Das Sommerfestival im artpark Hoher Berg wurde nach dem Tod seines Mitbegründers Bernd Caspar Dietrich zu einem bewegenden Lebensfest. Freunde, Kunstschaffende und Weggefährten nahmen Abschied und machten zugleich deutlich: Seine Vision wird weiterleben.

Langsam setzte sich die Gruppe in Bewegung. Künstlerinnen und Künstler, Freunde, Weggefährten und Besucher gingen gemeinsam über das Gelände des artparks Hoher Berg. Ihr Ziel war die Kathedrale der Namenlosen, jene große Installation, deren Gerüst sich inzwischen sichtbar in den Himmel erhebt.

Die Prozession war Trauerzug und Lebensbejahung zugleich. Sie führte an einen Ort, auf den Bernd Caspar Dietrich noch in seinen letzten Tagen geblickt hatte. Sein Krankenbett war so ausgerichtet worden, dass er die entstehende Kathedrale sehen konnte. Erst als das Gerüst stand und für ihn erkennbar wurde, dass seine Vision Wirklichkeit werden würde, habe er sich verabschiedet, berichteten seine engsten Vertrauten.

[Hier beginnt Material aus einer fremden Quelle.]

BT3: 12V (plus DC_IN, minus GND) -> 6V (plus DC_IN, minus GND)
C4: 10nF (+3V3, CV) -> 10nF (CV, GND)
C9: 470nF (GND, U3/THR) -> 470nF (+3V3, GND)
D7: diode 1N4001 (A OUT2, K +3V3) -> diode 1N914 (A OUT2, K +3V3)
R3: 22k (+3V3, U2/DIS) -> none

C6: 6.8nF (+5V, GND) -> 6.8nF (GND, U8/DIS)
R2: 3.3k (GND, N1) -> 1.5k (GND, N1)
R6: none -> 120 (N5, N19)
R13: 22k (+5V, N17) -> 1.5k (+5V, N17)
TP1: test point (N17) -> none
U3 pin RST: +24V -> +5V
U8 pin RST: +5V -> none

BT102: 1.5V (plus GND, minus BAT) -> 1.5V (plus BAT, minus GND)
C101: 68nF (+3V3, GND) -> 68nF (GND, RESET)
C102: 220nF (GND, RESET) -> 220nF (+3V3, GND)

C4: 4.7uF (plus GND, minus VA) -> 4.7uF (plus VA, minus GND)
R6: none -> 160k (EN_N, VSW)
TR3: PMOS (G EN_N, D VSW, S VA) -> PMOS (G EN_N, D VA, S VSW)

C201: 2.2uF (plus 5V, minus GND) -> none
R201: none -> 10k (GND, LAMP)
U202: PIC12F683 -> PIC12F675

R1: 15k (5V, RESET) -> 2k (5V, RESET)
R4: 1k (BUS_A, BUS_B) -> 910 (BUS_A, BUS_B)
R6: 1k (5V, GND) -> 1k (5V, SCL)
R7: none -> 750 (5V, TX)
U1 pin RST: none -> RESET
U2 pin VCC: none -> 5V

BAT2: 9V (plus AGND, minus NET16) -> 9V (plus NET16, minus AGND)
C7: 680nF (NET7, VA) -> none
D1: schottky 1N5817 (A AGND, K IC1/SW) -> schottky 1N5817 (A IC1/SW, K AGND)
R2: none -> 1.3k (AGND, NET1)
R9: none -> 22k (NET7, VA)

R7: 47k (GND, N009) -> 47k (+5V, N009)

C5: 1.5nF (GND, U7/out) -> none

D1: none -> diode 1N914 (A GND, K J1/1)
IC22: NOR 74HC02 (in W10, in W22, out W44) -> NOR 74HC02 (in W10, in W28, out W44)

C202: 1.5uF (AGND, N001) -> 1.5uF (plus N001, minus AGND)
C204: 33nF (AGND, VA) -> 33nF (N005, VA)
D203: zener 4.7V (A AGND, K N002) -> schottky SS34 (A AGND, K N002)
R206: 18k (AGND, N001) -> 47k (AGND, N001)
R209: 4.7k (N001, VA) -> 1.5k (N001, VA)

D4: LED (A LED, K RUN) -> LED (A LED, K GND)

In diesem Moment verdichtete sich die Bedeutung des Sommerfestivals. Aus einem Fest der Kunst war ein Lebensfest geworden. Eines, das den Tod nicht verschwieg, ihm aber die Kraft gemeinsamer Erinnerung entgegensetzte.

Ein Fest zwischen Alpha und Omega

Vom 16. bis 21. Juni 2026 hatte der artpark zu Film, Kunst, Musik, Workshops und Begegnungen eingeladen. Bernd Caspar Dietrich hatte das Programm noch gemeinsam mit seiner Frau Hella Sinnhuber vorbereitet. Am 2. Juni starb der Künstler, Ausstellungsmacher und Mitbegründer des artparks im Alter von 68 Jahren. Das Festival fand dennoch statt. Nicht trotz seines Todes, sondern auch als Zeichen seines Wirkens.

Fotos von Bernd Caspar Dietrich waren im gesamten Artpark zu finden. Foto: Alexander Fichtner

„Es soll ein Lebensfest werden“, hatte Hella Sinnhuber angekündigt. Am vergangenen Wochenende wurde dieser Gedanke spürbar. Das Fest markierte ein Ende und zugleich einen Anfang. Alpha und Omega. Abschied von einem Menschen, der diesen Ort geprägt hatte, und Aufbruch in eine Zukunft, in der seine Ideen weitergetragen werden sollen.

Kunst, Natur, Musik und Gespräch verbanden sich dabei zu jener offenen Form der Begegnung, die Dietrich gemeinsam mit Hella Sinnhuber über Jahre entwickelt hatte.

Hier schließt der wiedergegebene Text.